Copy the lines of the material below word for word, omitting the pictures.

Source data
_ _ _ _ _ _ _
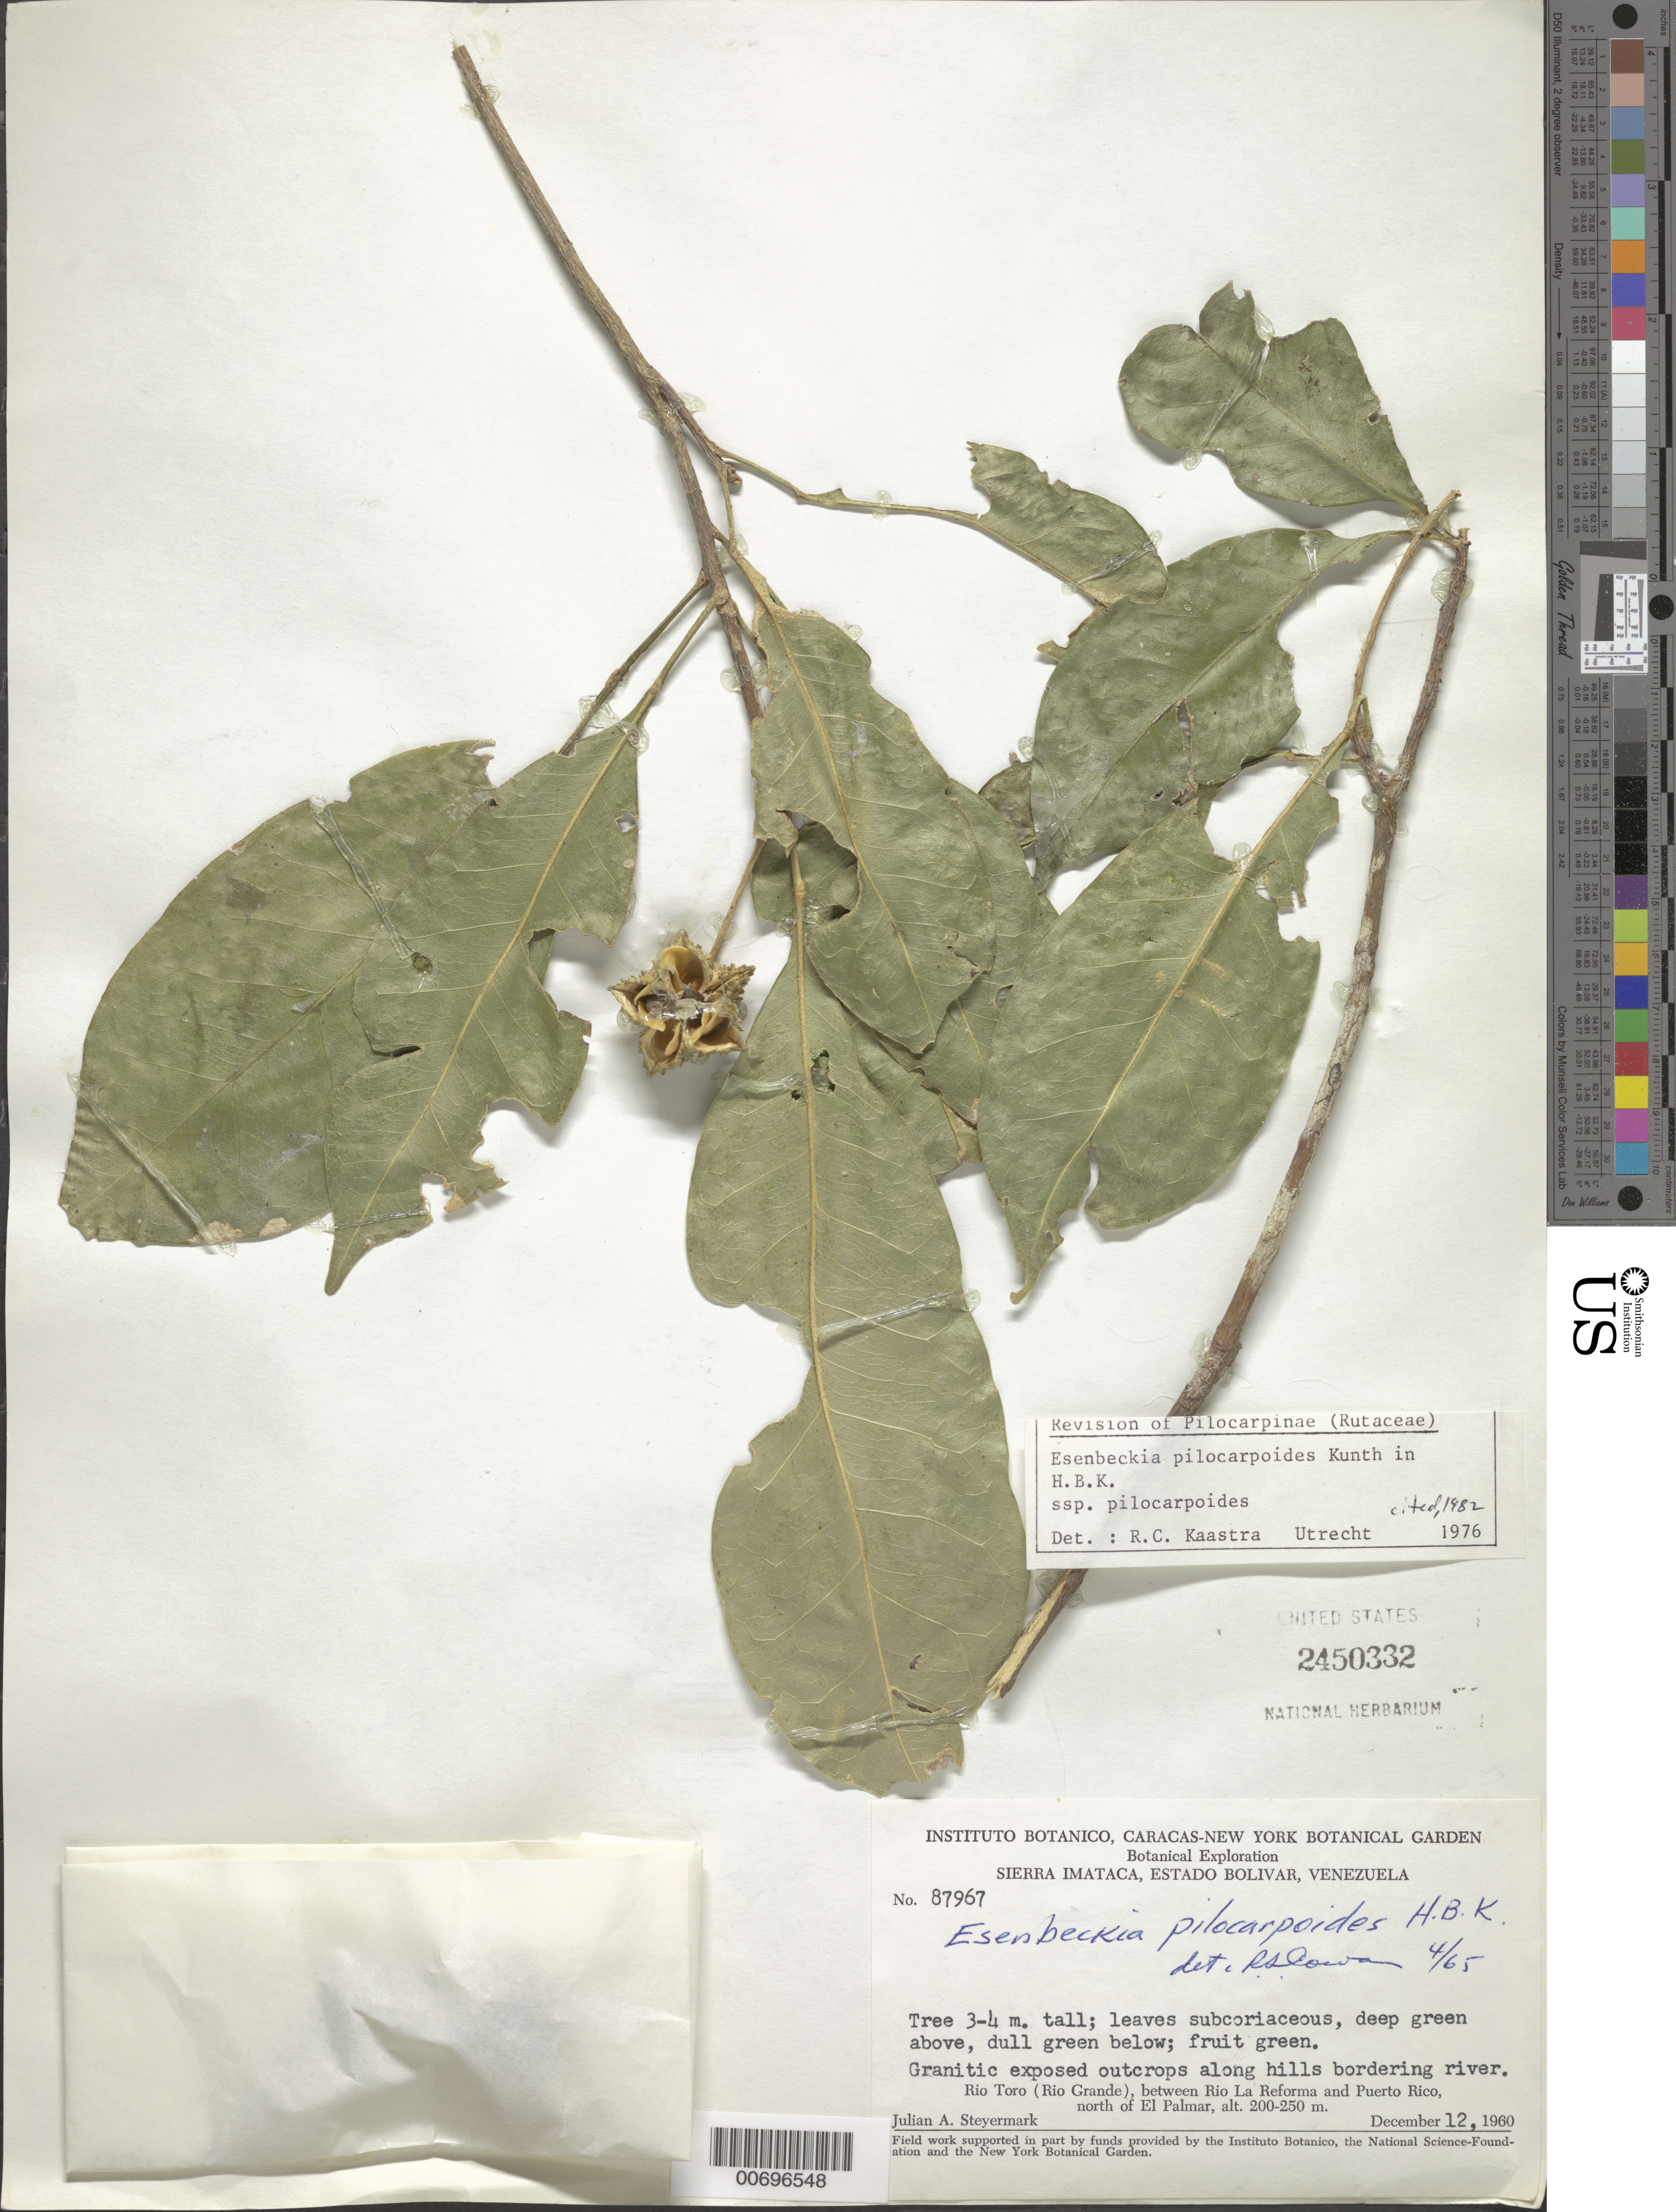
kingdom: Plantae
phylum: Tracheophyta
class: Magnoliopsida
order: Sapindales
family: Rutaceae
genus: Esenbeckia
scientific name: Esenbeckia pilocarpoides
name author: Kunth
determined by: Kaastra, R. C., (UTRECHT)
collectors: J. Steyermark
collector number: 87967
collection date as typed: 12-Dec-60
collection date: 1960-12-12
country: Venezuela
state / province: Bolívar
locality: Sierra Imataca; Cerro La Reforma, above junction with Río Reforma with Río Toro (Río Grande), between Río La Reforma and Puerto Rico, N of El Palmar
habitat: Granitic exposed outcrops along hills bordering river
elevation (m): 200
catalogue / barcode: US 2450332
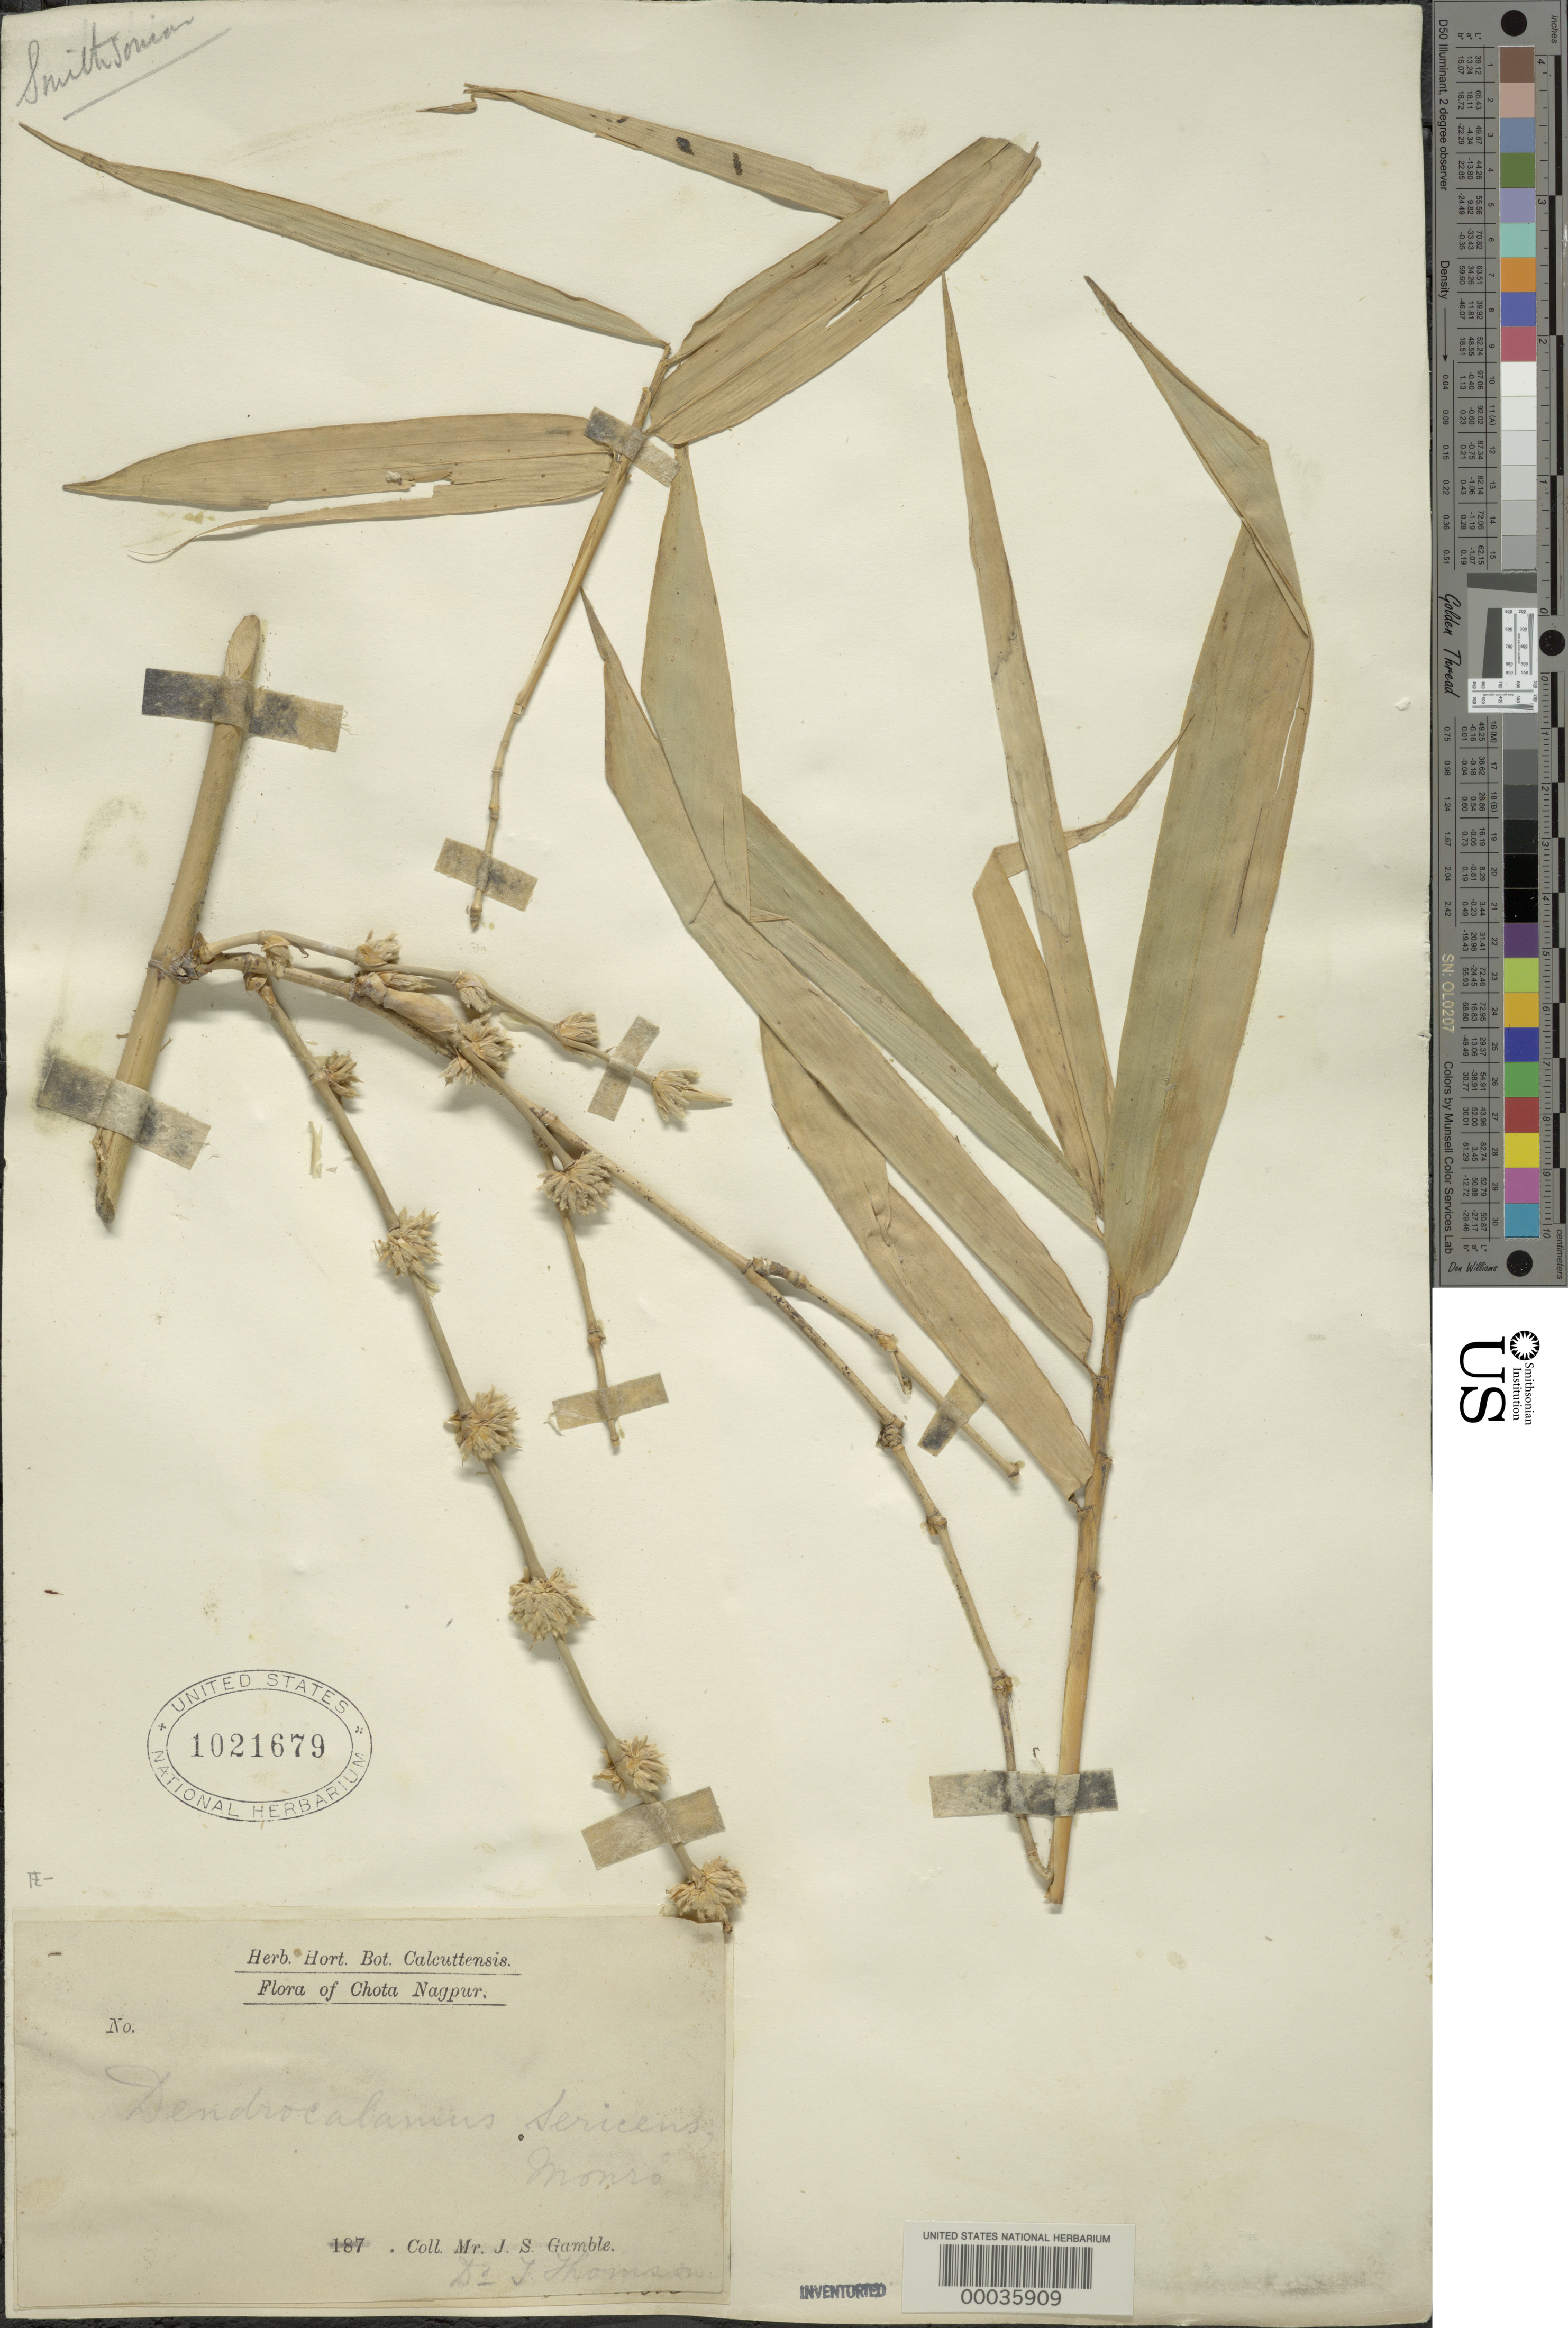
_ _ _ _ _ _ _
#### [Solved exercise]
kingdom: Plantae
phylum: Tracheophyta
class: Magnoliopsida
order: Sapindales
family: Rutaceae
genus: Esenbeckia
scientific name: Esenbeckia pilocarpoides
name author: Kunth
determined by: Kaastra, R. C., (UTRECHT)
collectors: J. Steyermark
collector number: 87967
collection date as typed: 12-Dec-60
collection date: 1960-12-12
country: Venezuela
state / province: Bolívar
locality: Sierra Imataca; Cerro La Reforma, above junction with Río Reforma with Río Toro (Río Grande), between Río La Reforma and Puerto Rico, N of El Palmar
habitat: Granitic exposed outcrops along hills bordering river
elevation (m): 200
catalogue / barcode: US 2450332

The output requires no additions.